L’accomplissement du volontariat pour l’insertion ouvre droit à une allocation mensuelle, à l’exclusion de toute autre rémunération. Cette allocation est versée à mois échu, à compter de la date à laquelle le volontaire pour l’insertion a rejoint son centre de formation d’affectation.

De plus, une prime est versée avec la dernière allocation.
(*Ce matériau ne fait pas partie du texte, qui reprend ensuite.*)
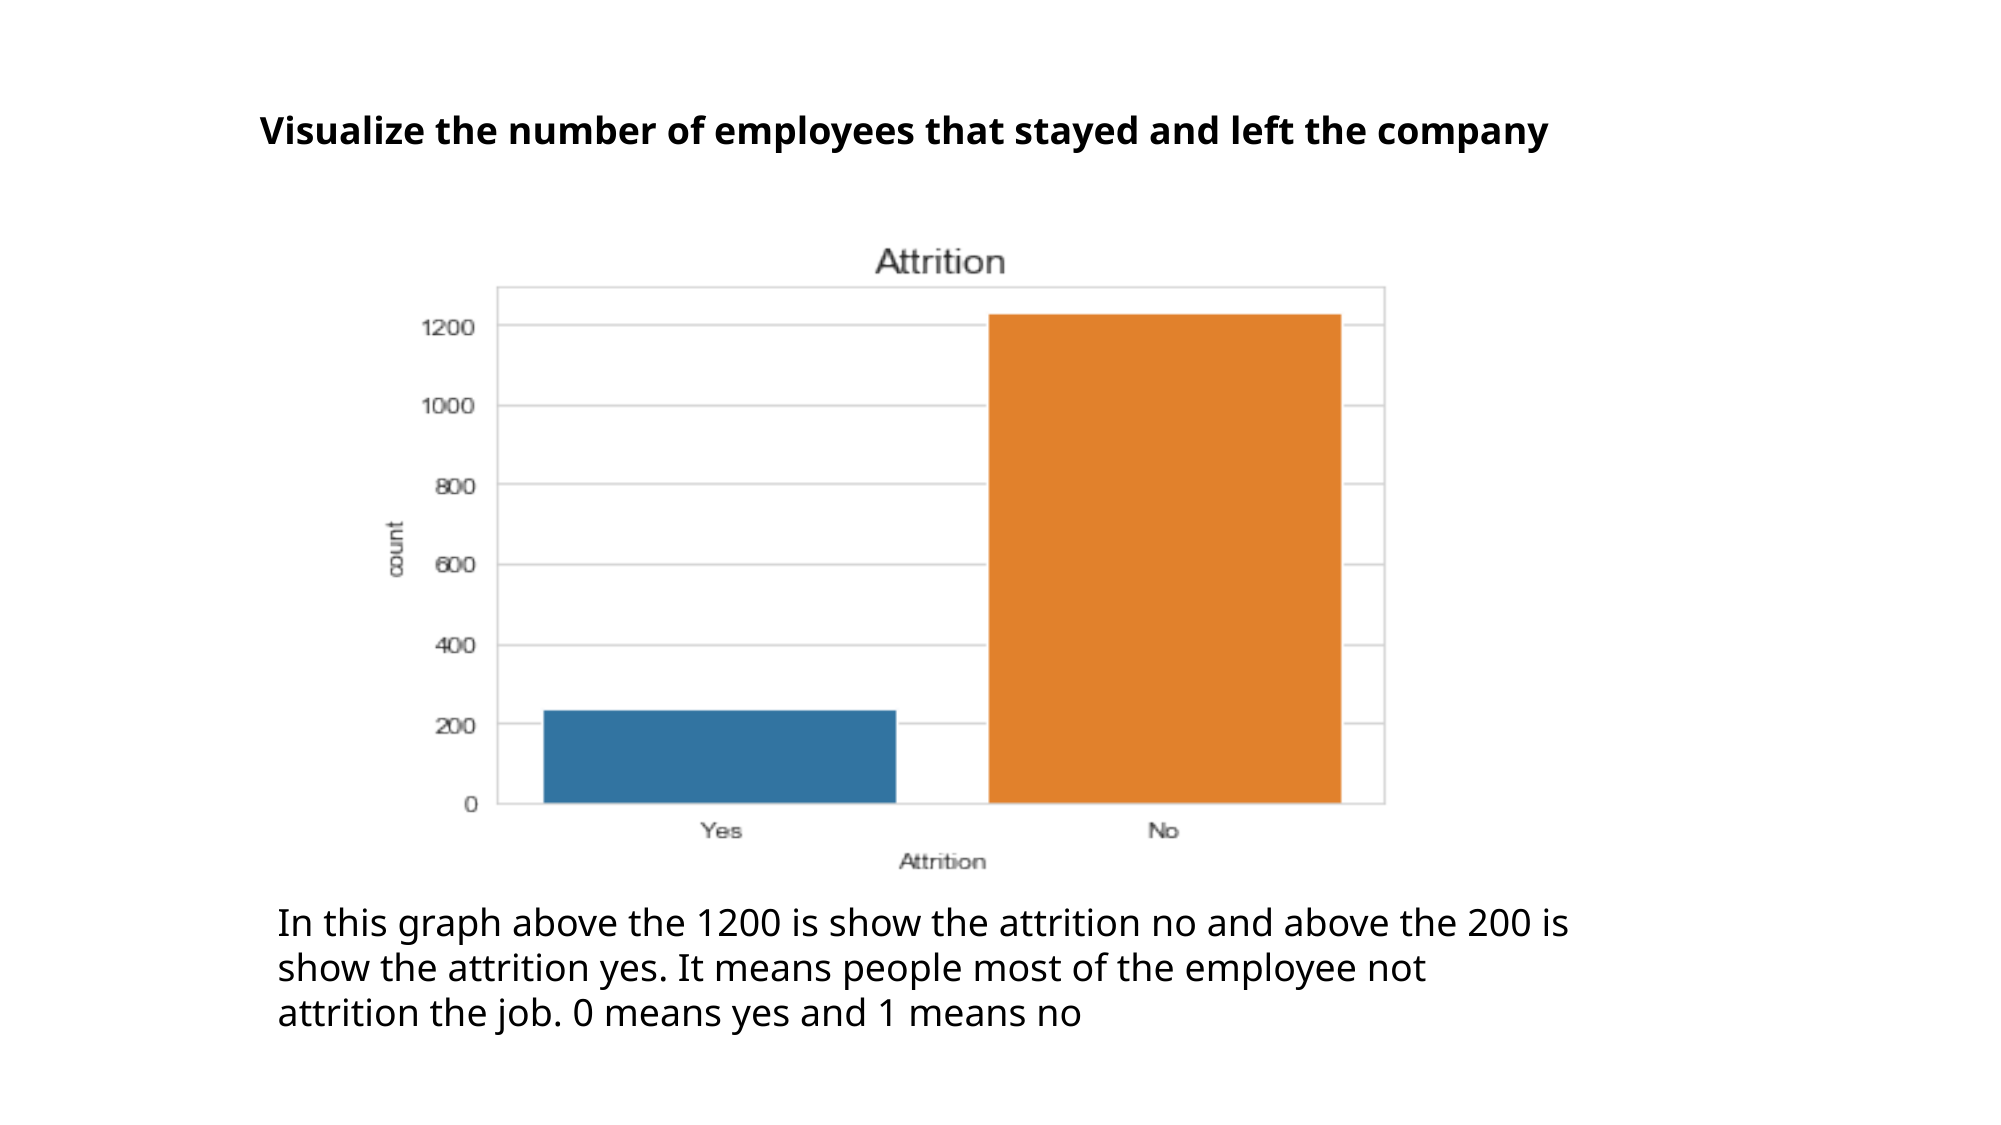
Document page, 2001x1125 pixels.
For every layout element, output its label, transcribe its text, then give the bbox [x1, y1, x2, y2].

title Visualize the number of employees that stayed and left the company [137, 59, 1863, 205]
text_box In this graph above the 1200 is show the attrition no and above the 200 is show the attrition yes. It means people most of the employee not attrition the job. 0 means yes and 1 means no [263, 891, 1594, 1042]
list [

Elle est calculée au prorata du nombre de mois de volontariat effectivement accomplis au-delà de la période probatoire.

Le montant cumulé de l’allocation mensuelle et de la fraction mensuelle de la prime ne doit pas excéder 300 €.

310

L’allocation mensuelle ainsi que la prime « incitative » calculée au prorata du nombre de mois de formation effectués sont exonérées d’impôt sur le revenu en application de l’article L. 130-3 du CSN et du c du 17° de l’article 81 du CGI.

320

Elles sont également exclues de l'assiette de la CSG et de la CRDS en vertu de l’article L. 130-3 du CSN.

IV. Avantage résultant de la participation du secteur associatif à l'acquisition de « chèque-repas » du bénévole

330

L'avantage résultant pour le bénévole du chèque-repas entièrement financé par l'association, en application de l'article 12 de la loi n° 2006-586 du 23 mai 2006 relative à l'engagement éducatif, est exonéré d'impôt sur le revenu (CGI, art.81, 17°-f), sous certaines conditions.

Il bénéficie d’un plafond d’exonération spécifique, à savoir par chèque-repas : 5,80 € en 2011, 5,90 € en 2012 et 6 € en 2013.